Exercise: Identify every line in the records below that contains the word "lines", and reproduce each one.

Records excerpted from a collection
------

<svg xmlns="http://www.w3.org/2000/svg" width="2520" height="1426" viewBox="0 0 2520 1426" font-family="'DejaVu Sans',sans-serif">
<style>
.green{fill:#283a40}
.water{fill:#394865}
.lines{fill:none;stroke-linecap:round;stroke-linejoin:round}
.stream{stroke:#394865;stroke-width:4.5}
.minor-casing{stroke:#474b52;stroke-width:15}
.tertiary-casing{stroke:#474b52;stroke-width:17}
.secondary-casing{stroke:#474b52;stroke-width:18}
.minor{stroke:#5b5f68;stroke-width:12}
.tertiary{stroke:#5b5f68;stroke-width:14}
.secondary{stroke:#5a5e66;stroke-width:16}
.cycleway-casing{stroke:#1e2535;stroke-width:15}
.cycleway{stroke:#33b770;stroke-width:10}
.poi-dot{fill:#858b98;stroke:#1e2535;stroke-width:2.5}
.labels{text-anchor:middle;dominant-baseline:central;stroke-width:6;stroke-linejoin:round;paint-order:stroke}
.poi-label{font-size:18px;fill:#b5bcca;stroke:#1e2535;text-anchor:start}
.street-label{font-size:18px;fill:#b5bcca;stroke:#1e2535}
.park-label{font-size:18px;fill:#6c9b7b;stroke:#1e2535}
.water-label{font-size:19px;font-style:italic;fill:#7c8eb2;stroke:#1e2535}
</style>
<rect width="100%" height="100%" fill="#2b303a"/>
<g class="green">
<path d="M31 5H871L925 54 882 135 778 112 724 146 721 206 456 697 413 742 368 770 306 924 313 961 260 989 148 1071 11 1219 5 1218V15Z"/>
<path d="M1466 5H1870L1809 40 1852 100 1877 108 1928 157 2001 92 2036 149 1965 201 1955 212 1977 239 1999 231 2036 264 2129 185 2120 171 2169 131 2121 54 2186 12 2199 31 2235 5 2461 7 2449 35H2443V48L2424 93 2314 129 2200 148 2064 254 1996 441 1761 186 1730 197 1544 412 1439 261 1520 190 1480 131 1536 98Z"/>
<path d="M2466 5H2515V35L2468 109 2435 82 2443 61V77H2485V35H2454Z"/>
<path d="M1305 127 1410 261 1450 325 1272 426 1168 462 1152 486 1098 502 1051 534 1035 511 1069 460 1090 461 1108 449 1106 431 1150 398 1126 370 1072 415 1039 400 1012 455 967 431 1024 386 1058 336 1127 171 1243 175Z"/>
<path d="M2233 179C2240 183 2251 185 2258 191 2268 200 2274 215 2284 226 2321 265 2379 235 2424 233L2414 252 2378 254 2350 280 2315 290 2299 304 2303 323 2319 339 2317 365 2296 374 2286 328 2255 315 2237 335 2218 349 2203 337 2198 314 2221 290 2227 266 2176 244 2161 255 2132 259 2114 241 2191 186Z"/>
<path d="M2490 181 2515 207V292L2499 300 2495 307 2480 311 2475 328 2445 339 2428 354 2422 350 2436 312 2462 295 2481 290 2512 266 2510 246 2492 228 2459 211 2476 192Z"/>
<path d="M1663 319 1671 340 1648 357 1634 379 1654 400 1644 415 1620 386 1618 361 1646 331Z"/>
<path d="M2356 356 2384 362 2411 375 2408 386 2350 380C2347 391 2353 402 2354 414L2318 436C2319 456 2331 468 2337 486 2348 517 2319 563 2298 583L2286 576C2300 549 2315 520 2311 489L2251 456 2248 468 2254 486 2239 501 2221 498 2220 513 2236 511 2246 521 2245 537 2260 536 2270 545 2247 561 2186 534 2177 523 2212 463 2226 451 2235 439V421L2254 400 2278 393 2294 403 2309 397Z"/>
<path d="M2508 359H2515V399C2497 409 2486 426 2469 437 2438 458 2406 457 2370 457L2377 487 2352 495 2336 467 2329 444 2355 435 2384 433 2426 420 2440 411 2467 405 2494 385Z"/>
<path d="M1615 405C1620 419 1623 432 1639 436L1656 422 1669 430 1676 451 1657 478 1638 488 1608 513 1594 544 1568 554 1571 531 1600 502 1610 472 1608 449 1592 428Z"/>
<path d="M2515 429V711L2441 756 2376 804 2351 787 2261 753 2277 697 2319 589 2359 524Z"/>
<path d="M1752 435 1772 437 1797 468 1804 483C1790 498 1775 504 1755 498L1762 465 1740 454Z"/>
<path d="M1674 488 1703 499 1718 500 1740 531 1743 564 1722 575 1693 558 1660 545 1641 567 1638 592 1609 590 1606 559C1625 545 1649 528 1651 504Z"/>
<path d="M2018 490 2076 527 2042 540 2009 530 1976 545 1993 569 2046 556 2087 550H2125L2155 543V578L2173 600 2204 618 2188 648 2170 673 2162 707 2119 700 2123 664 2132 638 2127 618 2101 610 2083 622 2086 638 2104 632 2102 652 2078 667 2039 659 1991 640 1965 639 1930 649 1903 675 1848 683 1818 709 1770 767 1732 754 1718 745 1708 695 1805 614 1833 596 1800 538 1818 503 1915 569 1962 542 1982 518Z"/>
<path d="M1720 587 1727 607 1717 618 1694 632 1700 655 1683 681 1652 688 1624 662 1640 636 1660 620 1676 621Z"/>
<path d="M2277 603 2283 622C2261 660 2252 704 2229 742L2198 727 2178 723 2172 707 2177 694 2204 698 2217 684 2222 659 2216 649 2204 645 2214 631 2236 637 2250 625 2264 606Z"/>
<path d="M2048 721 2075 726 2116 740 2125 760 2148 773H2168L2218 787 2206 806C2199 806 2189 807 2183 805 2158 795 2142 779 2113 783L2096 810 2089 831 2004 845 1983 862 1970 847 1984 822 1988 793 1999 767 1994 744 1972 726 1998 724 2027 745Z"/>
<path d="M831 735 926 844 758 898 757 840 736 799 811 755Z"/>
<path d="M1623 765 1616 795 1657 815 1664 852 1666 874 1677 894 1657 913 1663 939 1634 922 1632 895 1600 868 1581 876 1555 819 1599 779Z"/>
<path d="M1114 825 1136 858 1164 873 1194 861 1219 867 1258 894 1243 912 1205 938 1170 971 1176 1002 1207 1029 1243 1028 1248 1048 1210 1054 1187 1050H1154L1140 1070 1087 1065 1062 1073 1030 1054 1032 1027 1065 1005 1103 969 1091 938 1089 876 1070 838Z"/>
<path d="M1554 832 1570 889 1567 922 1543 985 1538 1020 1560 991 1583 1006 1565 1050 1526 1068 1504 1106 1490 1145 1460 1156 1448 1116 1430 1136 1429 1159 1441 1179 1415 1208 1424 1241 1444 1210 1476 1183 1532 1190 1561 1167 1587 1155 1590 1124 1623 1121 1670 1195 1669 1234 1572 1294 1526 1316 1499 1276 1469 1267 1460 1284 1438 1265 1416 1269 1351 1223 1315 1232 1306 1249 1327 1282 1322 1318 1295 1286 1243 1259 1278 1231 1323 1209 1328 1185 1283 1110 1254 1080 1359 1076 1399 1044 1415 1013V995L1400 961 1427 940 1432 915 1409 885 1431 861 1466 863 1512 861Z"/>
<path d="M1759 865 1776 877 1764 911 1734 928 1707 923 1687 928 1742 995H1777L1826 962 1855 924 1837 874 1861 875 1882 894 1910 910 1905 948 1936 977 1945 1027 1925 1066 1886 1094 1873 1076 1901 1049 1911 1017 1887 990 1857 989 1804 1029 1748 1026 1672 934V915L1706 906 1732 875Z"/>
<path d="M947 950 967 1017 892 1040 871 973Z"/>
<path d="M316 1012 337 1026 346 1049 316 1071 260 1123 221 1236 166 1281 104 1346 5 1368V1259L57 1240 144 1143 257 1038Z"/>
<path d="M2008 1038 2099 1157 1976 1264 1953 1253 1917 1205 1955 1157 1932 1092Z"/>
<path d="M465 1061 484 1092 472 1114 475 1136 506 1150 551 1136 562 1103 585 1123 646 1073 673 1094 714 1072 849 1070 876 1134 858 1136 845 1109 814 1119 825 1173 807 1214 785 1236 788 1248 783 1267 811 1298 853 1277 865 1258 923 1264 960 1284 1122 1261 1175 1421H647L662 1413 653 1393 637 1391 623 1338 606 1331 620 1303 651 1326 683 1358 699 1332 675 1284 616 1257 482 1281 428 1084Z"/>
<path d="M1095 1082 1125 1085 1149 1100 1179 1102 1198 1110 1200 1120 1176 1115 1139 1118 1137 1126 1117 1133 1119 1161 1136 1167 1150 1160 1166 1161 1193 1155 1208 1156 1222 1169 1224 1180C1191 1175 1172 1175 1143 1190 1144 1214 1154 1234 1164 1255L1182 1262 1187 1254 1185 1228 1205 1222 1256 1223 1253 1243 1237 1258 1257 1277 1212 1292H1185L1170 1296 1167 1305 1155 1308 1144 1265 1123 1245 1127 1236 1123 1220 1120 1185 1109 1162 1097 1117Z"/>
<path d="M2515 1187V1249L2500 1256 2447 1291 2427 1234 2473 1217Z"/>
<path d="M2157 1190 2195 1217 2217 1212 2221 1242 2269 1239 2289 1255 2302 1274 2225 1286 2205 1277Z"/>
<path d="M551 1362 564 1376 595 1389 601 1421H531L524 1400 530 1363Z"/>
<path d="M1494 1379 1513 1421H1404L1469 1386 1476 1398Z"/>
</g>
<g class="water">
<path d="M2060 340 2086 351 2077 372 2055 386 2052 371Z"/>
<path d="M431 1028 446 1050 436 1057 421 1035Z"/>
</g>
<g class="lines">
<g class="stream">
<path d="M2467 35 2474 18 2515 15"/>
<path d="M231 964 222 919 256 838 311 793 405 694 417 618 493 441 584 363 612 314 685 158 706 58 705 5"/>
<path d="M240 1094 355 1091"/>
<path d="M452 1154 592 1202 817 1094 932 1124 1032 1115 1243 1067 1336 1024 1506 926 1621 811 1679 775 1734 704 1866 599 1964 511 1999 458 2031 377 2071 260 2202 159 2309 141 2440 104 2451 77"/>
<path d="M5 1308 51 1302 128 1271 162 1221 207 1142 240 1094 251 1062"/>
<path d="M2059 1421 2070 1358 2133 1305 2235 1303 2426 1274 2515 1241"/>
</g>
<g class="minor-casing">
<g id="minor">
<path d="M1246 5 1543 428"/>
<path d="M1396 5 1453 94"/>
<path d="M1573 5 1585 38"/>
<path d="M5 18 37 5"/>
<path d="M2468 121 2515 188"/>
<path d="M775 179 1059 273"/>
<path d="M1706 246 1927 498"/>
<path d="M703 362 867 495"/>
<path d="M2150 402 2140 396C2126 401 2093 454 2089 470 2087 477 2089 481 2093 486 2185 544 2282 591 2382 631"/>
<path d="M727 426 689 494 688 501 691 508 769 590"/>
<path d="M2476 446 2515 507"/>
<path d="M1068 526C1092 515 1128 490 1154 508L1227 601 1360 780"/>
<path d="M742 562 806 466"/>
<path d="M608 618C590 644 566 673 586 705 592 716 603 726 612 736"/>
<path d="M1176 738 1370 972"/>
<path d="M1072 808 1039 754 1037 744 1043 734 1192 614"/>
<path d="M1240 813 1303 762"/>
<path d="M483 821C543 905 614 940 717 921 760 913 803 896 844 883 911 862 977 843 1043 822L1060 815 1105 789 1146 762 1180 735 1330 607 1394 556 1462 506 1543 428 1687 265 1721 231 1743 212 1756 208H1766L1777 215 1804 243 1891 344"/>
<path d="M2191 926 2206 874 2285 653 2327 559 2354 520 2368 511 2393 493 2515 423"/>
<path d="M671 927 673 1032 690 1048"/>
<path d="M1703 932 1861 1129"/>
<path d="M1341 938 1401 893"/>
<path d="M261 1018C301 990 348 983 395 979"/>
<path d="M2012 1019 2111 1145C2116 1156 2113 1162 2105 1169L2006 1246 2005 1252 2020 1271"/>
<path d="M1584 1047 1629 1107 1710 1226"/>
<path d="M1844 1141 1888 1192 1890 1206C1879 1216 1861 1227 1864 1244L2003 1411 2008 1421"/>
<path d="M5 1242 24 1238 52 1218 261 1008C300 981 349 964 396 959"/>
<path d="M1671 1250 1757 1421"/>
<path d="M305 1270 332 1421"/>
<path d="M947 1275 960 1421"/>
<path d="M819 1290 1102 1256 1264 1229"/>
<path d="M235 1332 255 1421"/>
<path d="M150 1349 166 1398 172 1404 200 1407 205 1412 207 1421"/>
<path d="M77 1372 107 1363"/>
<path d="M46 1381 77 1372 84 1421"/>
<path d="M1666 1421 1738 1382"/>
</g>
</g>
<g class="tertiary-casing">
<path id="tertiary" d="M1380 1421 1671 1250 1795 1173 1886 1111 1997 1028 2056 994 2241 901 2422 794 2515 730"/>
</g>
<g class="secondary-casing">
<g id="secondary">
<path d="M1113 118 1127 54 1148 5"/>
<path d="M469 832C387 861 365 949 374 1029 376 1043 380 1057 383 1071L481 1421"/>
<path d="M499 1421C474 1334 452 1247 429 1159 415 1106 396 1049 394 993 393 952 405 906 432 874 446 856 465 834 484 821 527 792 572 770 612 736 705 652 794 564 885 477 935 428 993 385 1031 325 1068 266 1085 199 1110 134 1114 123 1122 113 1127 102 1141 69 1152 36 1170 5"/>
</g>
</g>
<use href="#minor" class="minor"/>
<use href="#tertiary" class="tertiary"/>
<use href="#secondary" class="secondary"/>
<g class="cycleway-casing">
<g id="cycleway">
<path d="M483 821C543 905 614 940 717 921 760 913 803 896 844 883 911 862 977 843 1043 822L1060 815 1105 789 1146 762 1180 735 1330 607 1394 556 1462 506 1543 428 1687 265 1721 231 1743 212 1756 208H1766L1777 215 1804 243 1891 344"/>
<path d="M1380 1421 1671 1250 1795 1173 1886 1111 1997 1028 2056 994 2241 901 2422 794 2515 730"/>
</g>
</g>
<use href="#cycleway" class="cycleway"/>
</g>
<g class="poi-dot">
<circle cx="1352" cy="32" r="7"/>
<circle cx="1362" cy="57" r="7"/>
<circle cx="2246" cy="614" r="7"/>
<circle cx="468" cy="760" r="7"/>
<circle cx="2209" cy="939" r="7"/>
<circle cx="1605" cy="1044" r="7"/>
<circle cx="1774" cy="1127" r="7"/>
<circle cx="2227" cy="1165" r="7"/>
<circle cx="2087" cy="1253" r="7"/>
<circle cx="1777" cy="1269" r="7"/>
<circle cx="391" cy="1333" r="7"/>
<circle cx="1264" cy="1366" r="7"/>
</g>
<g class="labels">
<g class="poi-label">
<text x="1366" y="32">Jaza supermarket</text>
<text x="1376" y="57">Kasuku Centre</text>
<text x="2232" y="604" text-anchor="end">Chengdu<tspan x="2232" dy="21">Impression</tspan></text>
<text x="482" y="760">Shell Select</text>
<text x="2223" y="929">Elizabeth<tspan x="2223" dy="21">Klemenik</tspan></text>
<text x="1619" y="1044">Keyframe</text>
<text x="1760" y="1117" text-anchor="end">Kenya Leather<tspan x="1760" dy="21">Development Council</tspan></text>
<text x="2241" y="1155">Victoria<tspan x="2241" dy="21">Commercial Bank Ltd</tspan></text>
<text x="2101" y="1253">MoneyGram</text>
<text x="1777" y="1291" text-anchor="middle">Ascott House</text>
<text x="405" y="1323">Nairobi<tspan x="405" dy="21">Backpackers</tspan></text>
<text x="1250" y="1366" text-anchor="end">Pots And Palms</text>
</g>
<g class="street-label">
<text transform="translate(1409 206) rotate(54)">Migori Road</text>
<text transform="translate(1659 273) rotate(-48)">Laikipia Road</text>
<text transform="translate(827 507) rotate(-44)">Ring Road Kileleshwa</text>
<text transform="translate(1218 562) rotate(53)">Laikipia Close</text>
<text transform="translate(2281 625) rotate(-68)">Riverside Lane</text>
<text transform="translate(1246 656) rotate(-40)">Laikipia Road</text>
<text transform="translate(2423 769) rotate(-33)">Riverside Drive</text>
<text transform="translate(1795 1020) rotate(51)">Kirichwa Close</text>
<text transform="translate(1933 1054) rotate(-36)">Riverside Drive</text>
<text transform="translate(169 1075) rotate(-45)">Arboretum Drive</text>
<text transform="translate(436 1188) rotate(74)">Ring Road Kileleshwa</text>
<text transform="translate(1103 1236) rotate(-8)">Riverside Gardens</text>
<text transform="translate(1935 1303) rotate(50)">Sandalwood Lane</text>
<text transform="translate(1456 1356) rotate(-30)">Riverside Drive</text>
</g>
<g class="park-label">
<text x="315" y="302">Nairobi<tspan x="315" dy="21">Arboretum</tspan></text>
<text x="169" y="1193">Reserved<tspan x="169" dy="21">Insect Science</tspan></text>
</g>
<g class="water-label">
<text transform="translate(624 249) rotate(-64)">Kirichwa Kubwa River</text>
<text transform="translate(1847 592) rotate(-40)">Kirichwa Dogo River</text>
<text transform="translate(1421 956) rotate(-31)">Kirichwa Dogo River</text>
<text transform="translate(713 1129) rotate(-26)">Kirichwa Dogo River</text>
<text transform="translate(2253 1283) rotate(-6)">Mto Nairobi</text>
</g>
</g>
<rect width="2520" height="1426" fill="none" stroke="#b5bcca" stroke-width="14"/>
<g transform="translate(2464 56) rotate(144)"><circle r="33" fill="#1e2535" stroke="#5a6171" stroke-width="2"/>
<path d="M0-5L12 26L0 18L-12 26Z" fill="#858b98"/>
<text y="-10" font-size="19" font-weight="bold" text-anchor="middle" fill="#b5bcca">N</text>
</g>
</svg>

------

Exercise response:
.lines{fill:none;stroke-linecap:round;stroke-linejoin:round}
<g class="lines">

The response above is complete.